Título: Posse da terra é dos índios, diz o relator
Autor: Carneiro, Luiz Orlando
Fonte: Jornal do Brasil, 25/09/2008, País, p. A4
Julgamento no STF é interrompido com pedido de vista
BRASÍLIA
Mais de 26 anos depois de ajui- zada, a ação cível da Fundação Nacional do Índio (Funai) destinada a garantir aos índios pataxós-hâ-hãe o direito à posse exclusiva da terra indígena Caramauru-Paraguassu 54 mil hectares no Sul da Bahia não teve concluído o seu julgamento.
Mas já conta com o voto favorável do ministro-relator, Eros Grau que, na longa sessão de ontem do Supremo Tribunal Federal (STF), entendeu que os fazendeiros e posseiros ocupantes da área não possuem títulos de domínio anteriores à Constituição de 1967, que já previa a posse permanente por índios das terras que habitam, pertencentes à União e não aos Estados. O ministro Menezes Direito, o segundo a votar, que já pedira vista dos autos da ação relativa à Reserva Raposa/Serra do Sol (RR), no dia 27 do mês passado, fez o mesmo na sessão de ontem. Explicou que embora diversas as duas questões têm "ligações que partem da própria conceituação de terras indígenas".

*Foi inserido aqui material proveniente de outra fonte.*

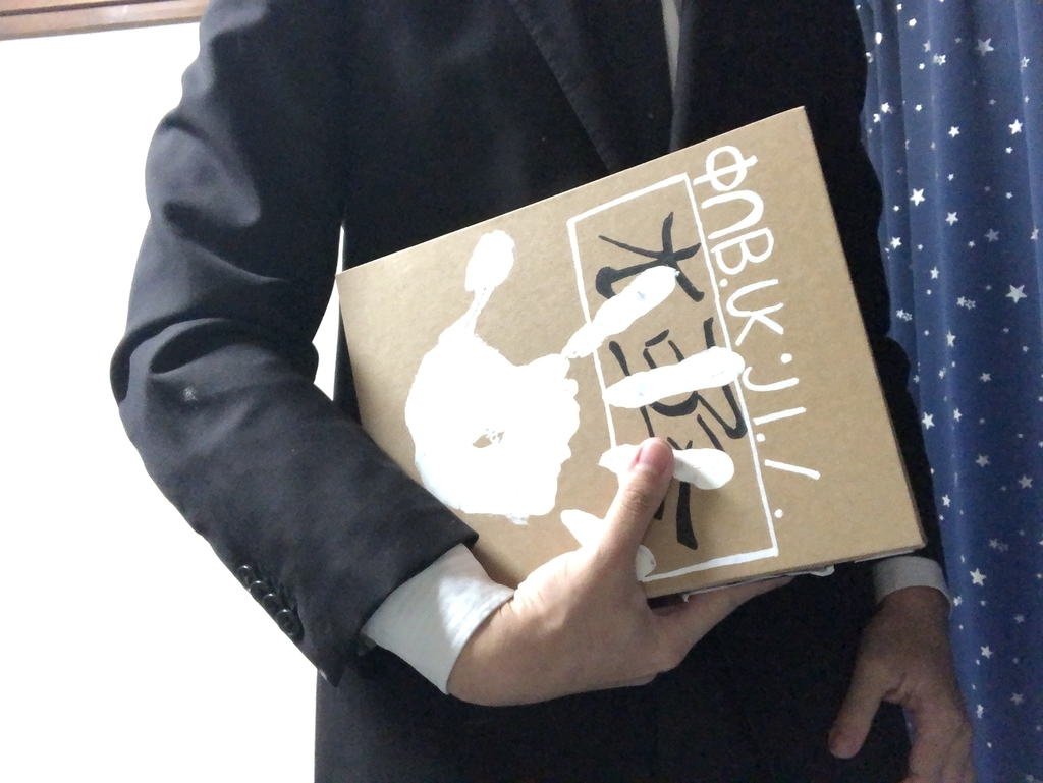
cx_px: 522
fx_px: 965
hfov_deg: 56.8
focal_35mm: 32
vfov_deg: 44.2
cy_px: 392
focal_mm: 2.87
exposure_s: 1/15
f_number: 2.2
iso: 640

Eros Grau acolheu a tese da Funai de que as perícias antropológicas e históricas constantes dos autos da ação demonstram que a área em litígio é ocupada pelos pataxós, pelo menos desde o século 17, embora em períodos diversos, sobretudo nas margens do Rio Pardo. Assim, o Estado da Bahia não poderia se apossar dessas terras e outorgar títulos de propriedade a não-índios, como fez durante a vigência da Constituição de 1967. O ministro citou a antiga Súmula 480 do STF, segundo a qual "pertencem ao domínio e à administração da União, nos termos dos artigos 4º e 186, da Constituição Federal de 1967, as terras ocupadas por silvícolas".
Século 17
Em defesa do pleito da Funai falaram o advogado Paulo Machado Guimarães, representante dos pataxós; o procurador-geral da fundação, Antonio Marcos Salmeirão; o advogado-geral da União, José Antonio Toffoli; e o procurador-geral da República, Antonio Fernando de Souza. Todos defenderam a tese de que a área em questão já era ocupada pelos indígenas da etnia Pataxó Hã-Hã-Hae desde o século 17, de acordo com laudos históricos e antropológicos. O chefe da AGU foi bem objetivo: "A questão é simples.
Quatro perícias antropológicas concluíram que a área foi sempre dos pataxós, e devidamente demarcada em 1937, a partir de decreto estadual de 1926. Essas terras passaram a ser da União, e o artigo 231 da Constituição dispõe que são nulos, não produzindo efeitos jurídicos, os atos que tenham por objeto o domínio e a posse de terras destinadas aos índios". Assim, as terras da reserva Caramuru-Paraguassu não poderiam ter sido adquiridas, do Estado da Bahia, por fazendeiros e outros posseiros.